The Netherlands, in 1999, had over 6000 woonerven where cyclists and pedestrians have legal priority over cars and where a motorised "walking speed" limit applies. However, UK and Irish traffic calming schemes, particularly involving road narrowings and pinch points, are viewed by some as extremely hostile and have been implicated directly in death and injury to cyclists and pedestrians.
The town of Hilden in Germany has achieved a rate of 24% trips made by bicycle, partly by employing various traffic calming measures such as widespread zones, bicycle priority roads, and raised platform speed tables for cycle crossings.
In the United Kingdom, Low Traffic Neighbourhoods incorporate traffic calming and Modal filters for filtered permeability. In 2020, some LTNs were introduced with emergency funding from the government, in response to the COVID-19 pandemic. A study found that people living in LTNs in Waltham Forest became less likely to own a car and were more likely to walk or cycle.
School Streets are another UK scheme which involves part-time restrictions on motor vehicles during school pick up and drop off times.

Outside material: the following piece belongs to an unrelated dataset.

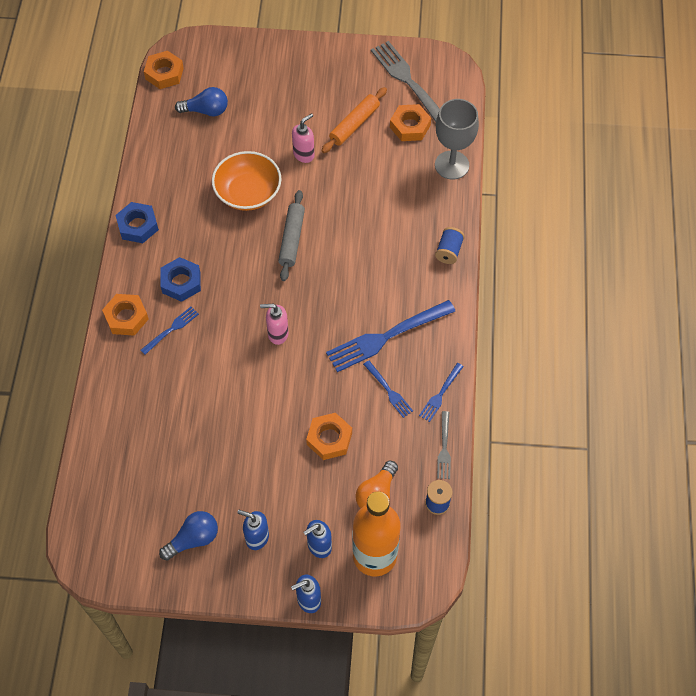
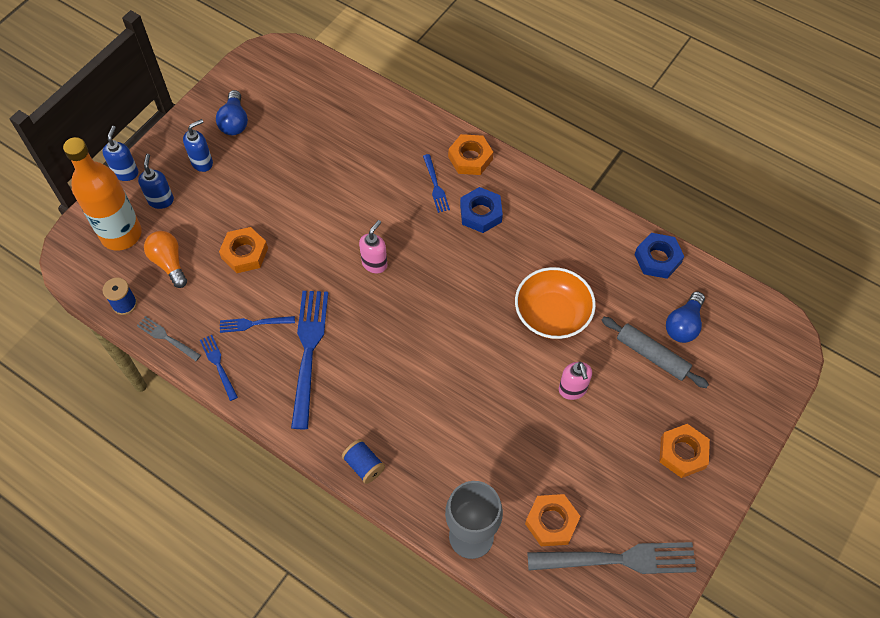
camera: 120 degrees right, 0 degrees up
blue nut [115,202,159,243] -> blue nut moved to [634,233,684,279]
orange nut [144,51,184,89] -> orange nut moved to [659,424,710,478]
grey rolling pin [278,190,305,281] -> grey rolling pin moved to [602,317,709,388]
orange rolling pin [322,87,387,153] -> none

In Ireland, traffic calming schemes have been implemented on national roads since 1993, typically on those with a hard shoulder, on the approach to towns and villages where the speed limit is reduced from 100 km/h to 50 or 60 km/h. This is done by reducing the width of the hard shoulder and the carriageway, various landscaping and installation of 'gateways' in order to reduce the driver's field of view, which results in a reduction of their speed. A gateway marks the transition from high-speed to low-speed road and may feature a pavement, cycle lane, central island or all three, and is accompanied with town/village entrance and speed limit signs as well as bollards and a lamppost in the island.
An evaluation of 91 traffic calming schemes implemented between 1997 and 2002 showed that they were successful in reducing road collisions, the number of which decreased by 13%. The number of fatal collisions was reduced by 52%.